RECORDS FOR THE EXERCISE -
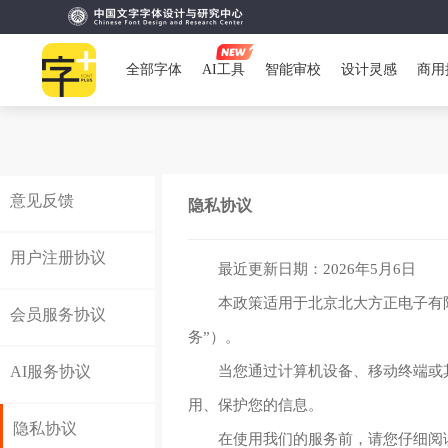
全部字体
AI工具
智能审校
设计灵感
商用
意见反馈
隐私协议
用户注册协议
最近更新日期：2026年5月6日
本政策适用于北京北大方正电子有限
会员服务协议
务”）。
AI服务协议
当您通过计算机设备、移动终端或
用、保护您的信息。
隐私协议
在使用我们的服务前，请您仔细阅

PROBLEM - Write out each entry exactly as given, omitting any picture.

ANSWER AREA -
全部字体
AI工具
智能审校
设计灵感
商用
意见反馈
隐私协议
用户注册协议
最近更新日期：2026年5月6日
本政策适用于北京北大方正电子有限
会员服务协议
务”）。
AI服务协议
当您通过计算机设备、移动终端或
用、保护您的信息。
隐私协议
在使用我们的服务前，请您仔细阅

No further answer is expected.